## WHAT IS BEING ASKED
The string "current" appears in some lines of the entries that follow; copy each such line.

## DATA TO PROCESS
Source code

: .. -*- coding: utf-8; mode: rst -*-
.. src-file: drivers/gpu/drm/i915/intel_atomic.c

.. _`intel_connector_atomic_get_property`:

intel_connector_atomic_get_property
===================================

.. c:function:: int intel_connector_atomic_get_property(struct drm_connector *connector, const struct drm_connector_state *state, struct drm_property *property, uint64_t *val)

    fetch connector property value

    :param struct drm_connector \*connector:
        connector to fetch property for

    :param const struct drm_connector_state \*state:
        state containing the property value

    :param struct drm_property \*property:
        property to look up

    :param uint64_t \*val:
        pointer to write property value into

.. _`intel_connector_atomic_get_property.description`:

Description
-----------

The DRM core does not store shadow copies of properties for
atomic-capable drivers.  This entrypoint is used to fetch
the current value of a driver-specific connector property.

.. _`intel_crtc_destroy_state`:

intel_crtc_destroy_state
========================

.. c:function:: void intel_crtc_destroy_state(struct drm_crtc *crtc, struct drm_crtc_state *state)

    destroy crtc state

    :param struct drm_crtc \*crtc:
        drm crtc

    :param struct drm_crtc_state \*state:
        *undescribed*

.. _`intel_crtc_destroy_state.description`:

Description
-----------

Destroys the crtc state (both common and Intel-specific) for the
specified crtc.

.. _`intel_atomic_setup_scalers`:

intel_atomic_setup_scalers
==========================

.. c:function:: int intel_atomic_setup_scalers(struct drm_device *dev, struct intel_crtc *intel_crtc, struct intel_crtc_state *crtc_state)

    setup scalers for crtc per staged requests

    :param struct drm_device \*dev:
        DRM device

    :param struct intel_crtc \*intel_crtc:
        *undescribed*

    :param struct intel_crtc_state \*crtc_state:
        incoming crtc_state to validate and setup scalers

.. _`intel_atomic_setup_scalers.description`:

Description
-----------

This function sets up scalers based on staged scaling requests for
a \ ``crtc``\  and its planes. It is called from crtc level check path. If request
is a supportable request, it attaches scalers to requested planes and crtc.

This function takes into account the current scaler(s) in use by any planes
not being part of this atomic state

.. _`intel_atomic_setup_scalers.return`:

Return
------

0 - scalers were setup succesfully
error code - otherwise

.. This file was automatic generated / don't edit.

## SOLUTION TO THIS EXERCISE
the current value of a driver-specific connector property.
This function takes into account the current scaler(s) in use by any planes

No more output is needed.